• _Фрагмент документа_:
↓

Четвертым в 28-й камере был Володя Матвеев, ровесник Арсика. Вот он, в отличие от Арсена, за собой вину чувствовал.

Вместе с двумя или тремя приятелями Володя поступил на факультет международных отношений МГУ. Советская действительность ребятам не нравилась и они надеялись, что после учебы их пошлют на дипломатическую работу за границу, а там они сбегут. Выбрали нарочно не модное английское, а испанское отделение: больше шансов попасть за рубеж. Мексика, страны Центральной и Южной Америки — вон сколько возможностей!

Еще больше шансов было попасть на Лубянку — стоило только кому-то проболтаться. Так оно и случилось.

С Володей я с тех пор не встречался, но в пересыльной тюрьме на Красной Пресне познакомился с его однодельцем Сашей Стотиком. Знаю, что оба, отбыв срок, вернулись в Москву — со Стотиком я раза два говорил по телефону. А увидеться не довелось. Не так давно, сказали мне, он умер.

↑

• _Исходные данные_:
↓

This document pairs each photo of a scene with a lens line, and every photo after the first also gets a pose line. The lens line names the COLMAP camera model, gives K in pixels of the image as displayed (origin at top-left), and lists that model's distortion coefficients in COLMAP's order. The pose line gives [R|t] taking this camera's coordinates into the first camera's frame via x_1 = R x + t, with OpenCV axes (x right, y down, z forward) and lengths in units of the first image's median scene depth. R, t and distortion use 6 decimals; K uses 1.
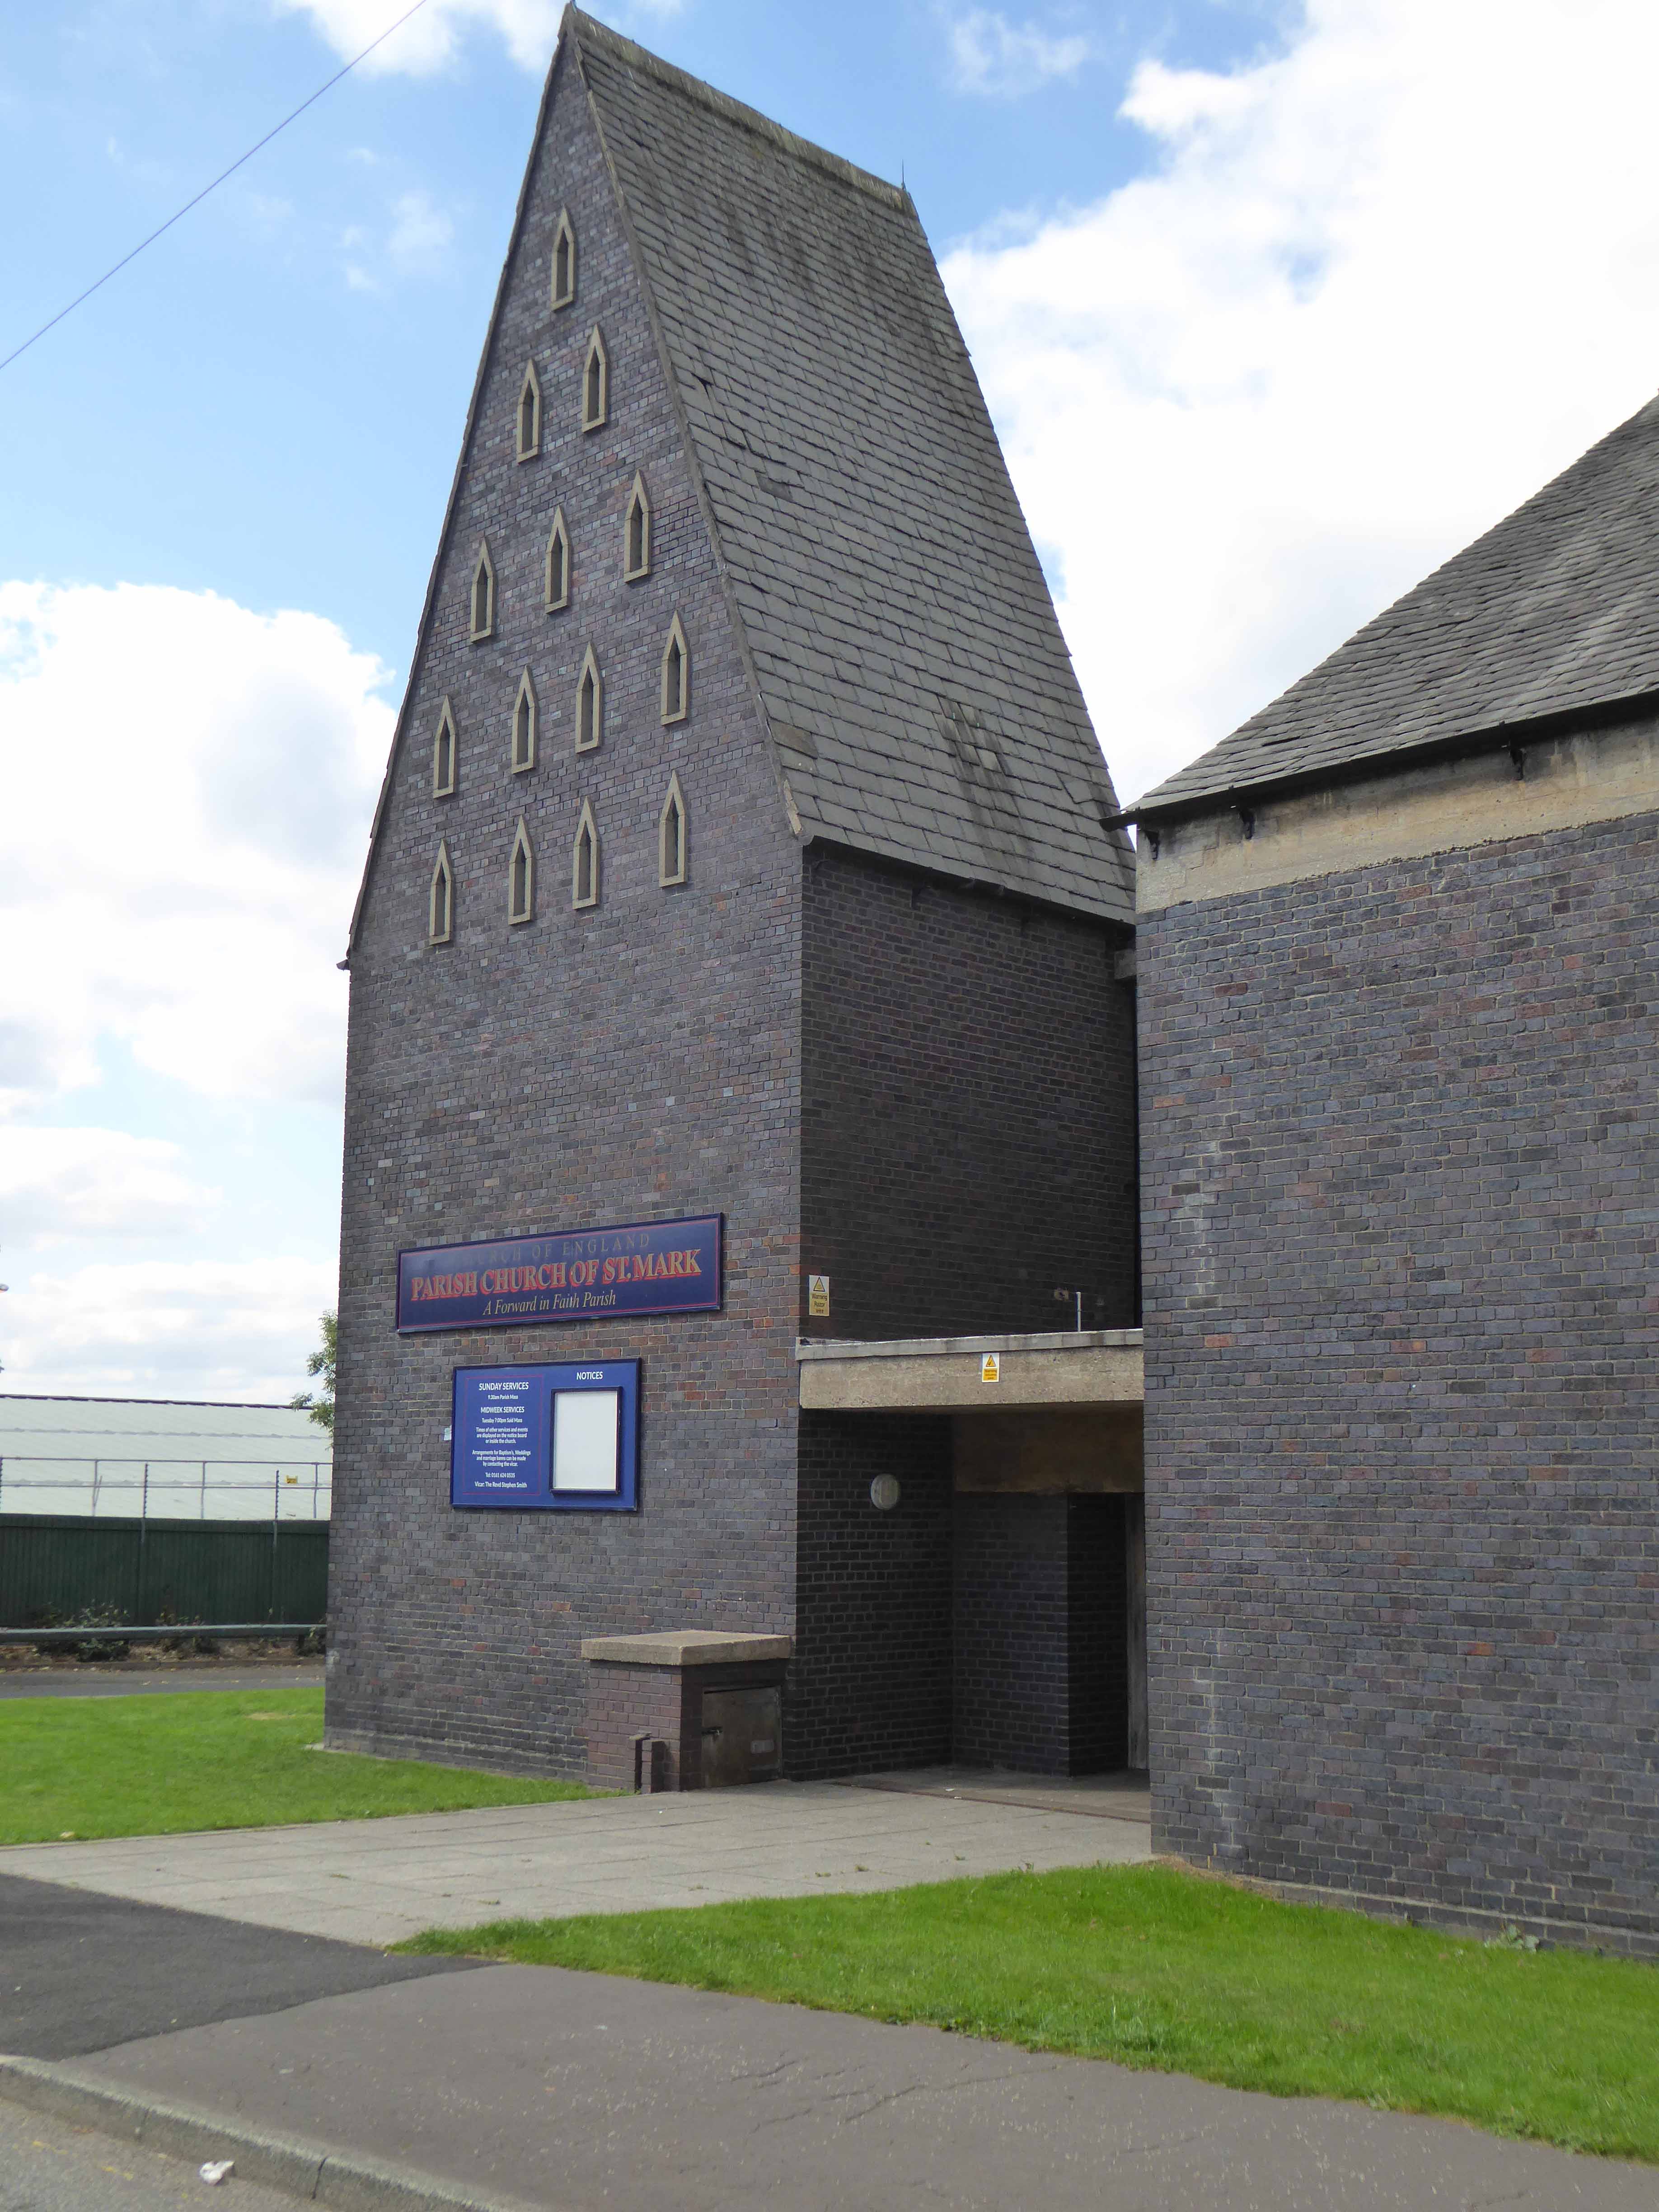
lens RADIAL K [[2500.7, 0, 829.5], [0, 2500.7, 1106.0], [0, 0, 1]] dist [-0.010506, -0.009922]
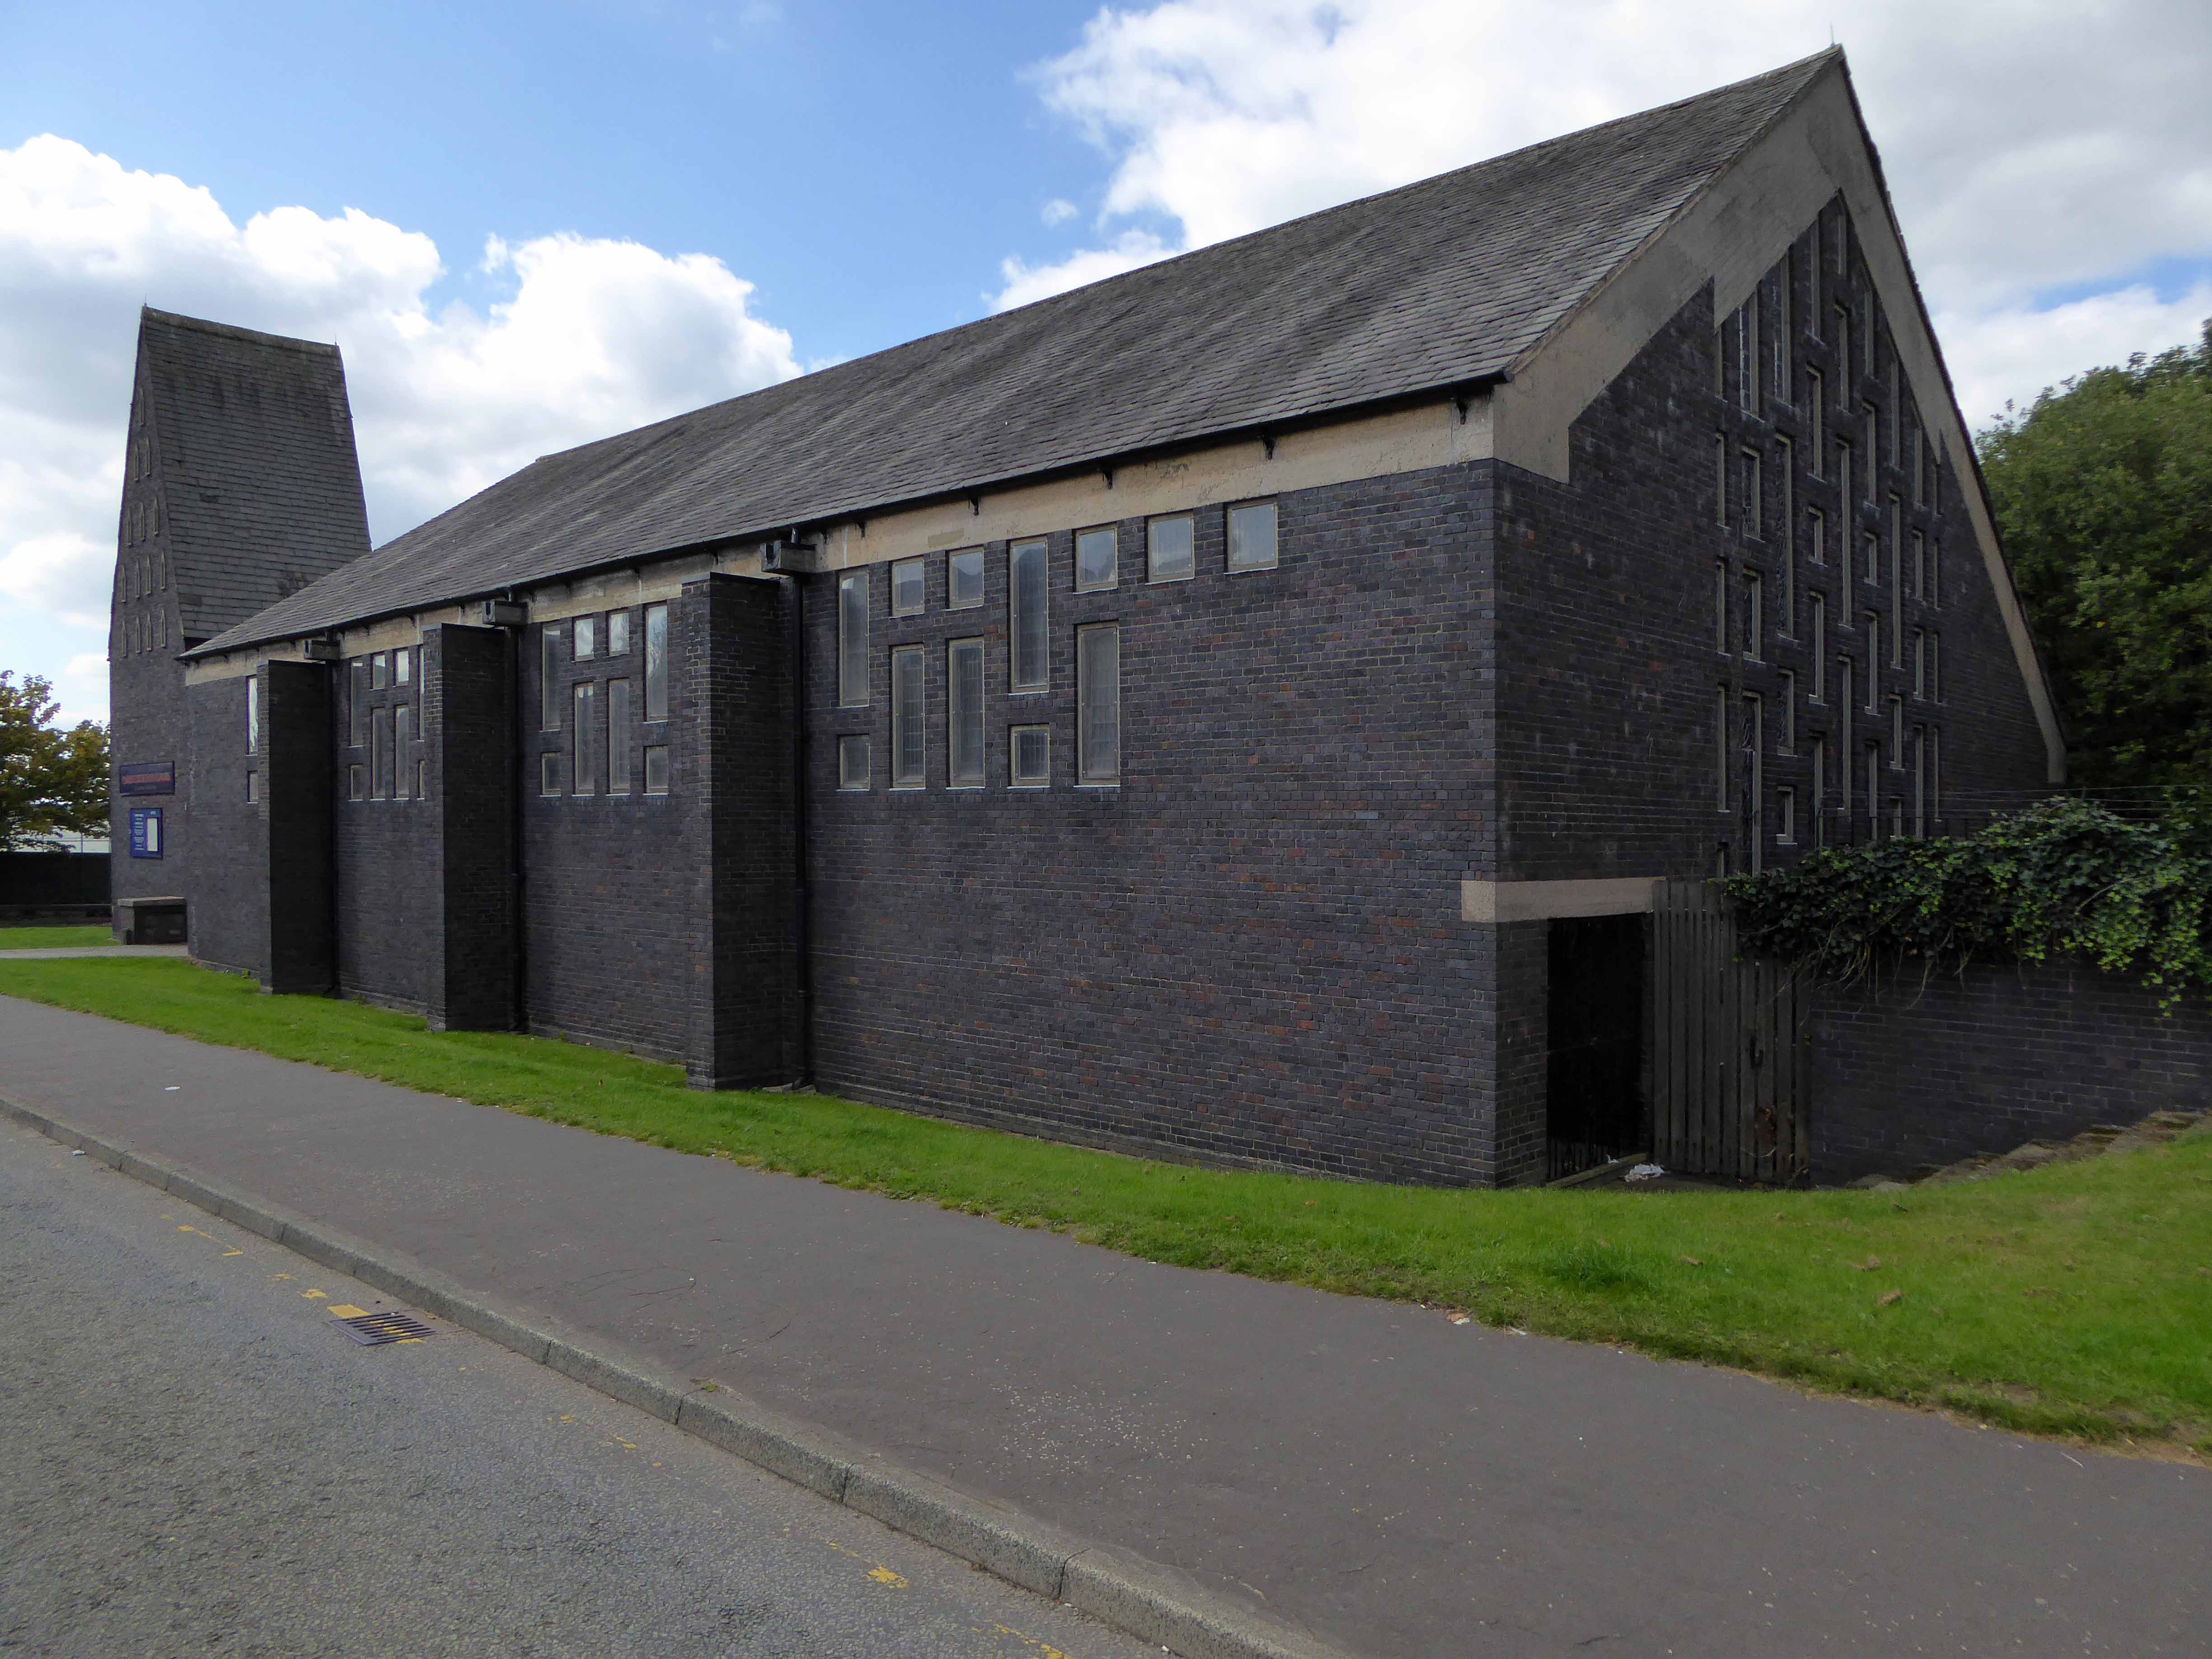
lens RADIAL K [[1586.3, 0, 1106.0], [0, 1586.3, 829.5], [0, 0, 1]] dist [-0.015347, -0.003612]
pose [[0.999891, -0.008373, 0.012184, 0.970064], [0.006303, 0.986938, 0.160976, -0.160455], [-0.013373, -0.160882, 0.986883, -0.831942]]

↑

• _Задание 1_: Какое отделение нарочно выбрали Володя Матвеев и его приятели, согласно отрывку о Володе Матвееве?
• _Задание 2_: Продолжите отрывок о Володе Матвееве и его однодельцах, начав сразу после его последнего предложения.
Данные здесь никакой роли не играют.

• _Поле ответа 1_: Они выбрали испанское отделение.

• _Поле ответа 2_:
Вряд ли надо объяснять, что эти четверо моих сокамерников рассказали мне все о себе не сразу, не в первые минуты знакомства. Тогда они только назвали себя и сказали, кто чем занимался на воле. А пятый — черноглазый, с густыми черными бровями — вообще молчал и застенчиво улыбался.

— А вы где работали? — поинтересовался я.

— В посолстве.

По твердому «л» и черноглазости я определил, что он армянин и плохо разбирается в тонкостях русского языка: работал в армянском представительстве, а называет его посольством. На всякий случай я решил уточнить:

— В каком посольстве?

— Американском.

Я ужасно обрадовался:

— Так вы, наверно, знаете английский?!

— Я родился в Ну-Йойке, — сказал он с тем акцентом, с каким разговаривают нью-йоркские персонажи Вудхауза.

«Псмит-журналист» я читал еще до войны. Армянин оказался американским финном Олави Окконеном.

Его история не то чтобы типична, но характерна для 30-х годов.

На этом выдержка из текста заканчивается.